The Allure of AI-Powered Test Coverage
Achieving high test coverage can be a slog. Manually writing tests for every nook and cranny is time-consuming and tedious. It often requires ugly and unintuitive boilerplate to create all the necessary mocks, stubs, fakes, and so on.
It is tempting to turn to LLMs to address this problem. They are very good at writing boilerplate and have infinite patience for tedious tasks. The workflow seems straightforward: run tests, generate a coverage report, identify the gaps you care about, feed the report to an LLM, ask it to fill the relevant gaps, review the results, and edit them as needed.
However, this approach hits a snag: LLMs are not great at interpreting standard test coverage reports. These reports typically provide line numbers indicating uncovered code. However, LLMs often misidentify these lines. They will guess a line in the right vicinity and then will often tell you that the line is covered and suggest that the coverage tool is not working properly.
This behavior is not entirely surprising. LLMs can struggle with precise counting tasks (e.g., “How many ‘r’s in ’strawberry’?”). They also sometimes refer to suggested edits from earlier in a conversation that might not match the current state of the file. My experience with Gemini 2.5 via Cursor shows that providing a line number isn’t a reliable way to direct the LLM to the specific code in question.
For instance, in one of my development sessions, a coverage report indicated lines 456-457 of a file were untested. Those lines contained some error handling, but the LLM instead latched onto a nearby pragma: no cover
comment and an adjacent blank line and tried to tell me that the coverage tool was misbehaving. I had to correct it repeatedly and eventually feed it the exact code that was uncovered.
Bridging the Gap: A Better Coverage Report
The solution lies in enhancing our coverage reports. The pytest-cov
extension for pytest
doesn’t offer a built-in way to directly output the content of missing lines to the terminal. It can show line numbers or generate annotated files, but for LLM interaction, we need a more direct approach: a list of the actual code lines that are missing coverage, annotated with their original line numbers to help the LLM (and us) locate them.

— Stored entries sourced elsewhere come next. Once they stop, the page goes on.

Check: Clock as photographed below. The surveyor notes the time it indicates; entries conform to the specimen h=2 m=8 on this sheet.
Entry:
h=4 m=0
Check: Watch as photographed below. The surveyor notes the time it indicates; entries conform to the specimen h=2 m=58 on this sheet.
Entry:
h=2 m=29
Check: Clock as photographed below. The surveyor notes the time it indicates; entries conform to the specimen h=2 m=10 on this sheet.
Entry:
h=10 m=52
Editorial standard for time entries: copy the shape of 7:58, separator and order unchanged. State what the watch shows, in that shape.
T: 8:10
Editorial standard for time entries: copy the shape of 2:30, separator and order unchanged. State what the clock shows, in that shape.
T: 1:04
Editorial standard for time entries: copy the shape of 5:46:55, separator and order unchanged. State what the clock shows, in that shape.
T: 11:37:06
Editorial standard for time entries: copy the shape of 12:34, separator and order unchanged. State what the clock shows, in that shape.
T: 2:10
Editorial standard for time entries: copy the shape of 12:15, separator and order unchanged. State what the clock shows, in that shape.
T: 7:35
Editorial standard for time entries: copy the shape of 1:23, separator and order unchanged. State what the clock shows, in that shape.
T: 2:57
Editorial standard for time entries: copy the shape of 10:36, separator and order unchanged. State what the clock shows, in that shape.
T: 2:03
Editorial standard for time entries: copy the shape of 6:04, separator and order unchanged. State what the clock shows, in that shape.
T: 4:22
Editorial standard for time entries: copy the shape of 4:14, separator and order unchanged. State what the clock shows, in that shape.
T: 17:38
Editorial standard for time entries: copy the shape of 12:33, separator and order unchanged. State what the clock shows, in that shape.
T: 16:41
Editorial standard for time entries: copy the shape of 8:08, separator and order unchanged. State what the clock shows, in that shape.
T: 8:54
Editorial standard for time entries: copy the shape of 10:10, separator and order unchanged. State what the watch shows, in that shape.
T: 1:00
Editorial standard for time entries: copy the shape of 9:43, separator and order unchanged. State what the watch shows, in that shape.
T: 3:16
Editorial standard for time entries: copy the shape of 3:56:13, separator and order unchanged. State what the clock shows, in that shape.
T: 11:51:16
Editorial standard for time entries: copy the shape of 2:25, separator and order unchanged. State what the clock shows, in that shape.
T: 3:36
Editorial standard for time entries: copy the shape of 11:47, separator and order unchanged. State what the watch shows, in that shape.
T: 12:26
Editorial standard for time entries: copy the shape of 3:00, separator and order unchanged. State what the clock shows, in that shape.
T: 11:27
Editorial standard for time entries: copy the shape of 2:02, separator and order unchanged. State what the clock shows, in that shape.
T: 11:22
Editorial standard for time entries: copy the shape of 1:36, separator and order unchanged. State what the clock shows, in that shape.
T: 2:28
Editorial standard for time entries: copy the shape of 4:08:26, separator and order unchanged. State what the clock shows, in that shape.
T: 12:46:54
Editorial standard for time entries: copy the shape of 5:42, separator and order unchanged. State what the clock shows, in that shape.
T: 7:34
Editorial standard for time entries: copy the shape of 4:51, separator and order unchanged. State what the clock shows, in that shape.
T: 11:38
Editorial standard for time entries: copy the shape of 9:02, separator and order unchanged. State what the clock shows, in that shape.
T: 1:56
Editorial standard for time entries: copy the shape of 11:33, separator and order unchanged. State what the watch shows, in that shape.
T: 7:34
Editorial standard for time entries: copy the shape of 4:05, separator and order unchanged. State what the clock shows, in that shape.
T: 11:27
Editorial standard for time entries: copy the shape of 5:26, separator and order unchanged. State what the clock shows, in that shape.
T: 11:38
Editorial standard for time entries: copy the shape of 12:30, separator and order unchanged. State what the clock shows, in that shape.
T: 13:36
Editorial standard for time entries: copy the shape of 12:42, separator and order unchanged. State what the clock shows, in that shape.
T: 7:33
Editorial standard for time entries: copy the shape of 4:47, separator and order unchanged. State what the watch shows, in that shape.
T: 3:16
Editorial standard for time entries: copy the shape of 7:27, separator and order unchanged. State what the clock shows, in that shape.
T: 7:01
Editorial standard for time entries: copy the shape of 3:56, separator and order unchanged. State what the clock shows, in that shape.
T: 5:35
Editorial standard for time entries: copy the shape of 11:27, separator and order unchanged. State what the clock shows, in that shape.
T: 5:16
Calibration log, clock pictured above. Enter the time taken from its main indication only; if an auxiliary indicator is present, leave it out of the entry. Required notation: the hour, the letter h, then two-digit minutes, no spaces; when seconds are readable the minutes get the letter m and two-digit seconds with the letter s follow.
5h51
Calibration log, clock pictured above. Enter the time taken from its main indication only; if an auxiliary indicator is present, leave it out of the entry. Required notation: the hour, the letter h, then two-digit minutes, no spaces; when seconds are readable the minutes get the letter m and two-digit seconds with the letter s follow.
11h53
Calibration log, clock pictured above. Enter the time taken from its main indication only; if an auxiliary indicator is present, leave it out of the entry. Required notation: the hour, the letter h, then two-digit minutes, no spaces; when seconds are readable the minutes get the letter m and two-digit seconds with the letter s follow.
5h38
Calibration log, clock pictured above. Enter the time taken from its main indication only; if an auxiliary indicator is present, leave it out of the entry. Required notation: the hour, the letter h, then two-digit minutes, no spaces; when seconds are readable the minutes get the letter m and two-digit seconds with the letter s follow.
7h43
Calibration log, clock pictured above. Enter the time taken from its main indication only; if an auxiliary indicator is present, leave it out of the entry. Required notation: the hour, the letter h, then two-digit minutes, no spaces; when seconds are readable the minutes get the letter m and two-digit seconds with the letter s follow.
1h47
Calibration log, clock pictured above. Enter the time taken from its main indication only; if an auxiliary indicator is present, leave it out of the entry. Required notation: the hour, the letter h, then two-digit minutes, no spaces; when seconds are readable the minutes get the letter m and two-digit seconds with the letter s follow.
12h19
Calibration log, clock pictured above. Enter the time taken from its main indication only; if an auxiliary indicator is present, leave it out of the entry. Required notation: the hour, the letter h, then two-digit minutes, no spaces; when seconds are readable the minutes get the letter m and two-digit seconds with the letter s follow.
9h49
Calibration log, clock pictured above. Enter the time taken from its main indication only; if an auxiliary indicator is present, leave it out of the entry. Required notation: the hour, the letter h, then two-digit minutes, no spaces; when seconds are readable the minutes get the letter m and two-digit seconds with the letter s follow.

Here is a bash script that addresses this problem. It runs pytest
with coverage, and if the tests pass, it then processes the coverage data to output the specific lines of code that were not executed, along with their file names and line numbers.
#!/usr/bin/env bash
set -uo pipefail
source .env
#######################################################################################
# 1. Run the tests with coverage and capture exit status
#######################################################################################
uv run pytest \
--cov=. \
--cov-report=annotate
test_status=$?
#######################################################################################
# 2. Generate temp coverage files and show missing-line details if tests passed
#######################################################################################
if [ $test_status -eq 0 ] && [ -f .coverage ]; then
echo -e "\nMissing-line details:"
grep -R --line-number '^!' --include='*.py,cover' . \
| awk -F: '{sub(/,cover$/,"",$1); gsub(/^!/,"",$3); print $1 ":" $2 ": " $3}'
fi
#######################################################################################
# 3. Enforce coverage threshold
#######################################################################################
threshold=100
if [ $test_status -eq 0 ]; then
uv run coverage report --fail-under=$threshold
cov_status=$?
else
cov_status=0
fi
#######################################################################################
# 4. Always clean up temp files
#######################################################################################
find . -name '*.py,cover' -delete
rm -f .coverage
#######################################################################################
# 5. Propagate the correct exit code
#######################################################################################
if [ $test_status -ne 0 ]; then
exit $test_status # tests failed
fi
exit $cov_status # 0 if good, 2 if coverage too low
LLMs have a much easier time identifying the correct lines to address based on the output of this script:
Conclusion: A Tool, Not a Panacea
It is important to keep in mind that test coverage is just a heuristic. Even 100% test coverage is not sufficient to guarantee that code is well-tested, nor is it necessary. It might be more trouble than it is worth, even with LLMs, especially for code that is changing rapidly.
That said, checking for coverage gaps can be a useful way to find code that is not as well-tested as it should be. LLMs can make addressing those gaps easier than ever, especially if we use something like the script above to give them the relevant information in a format that they can work with effectively.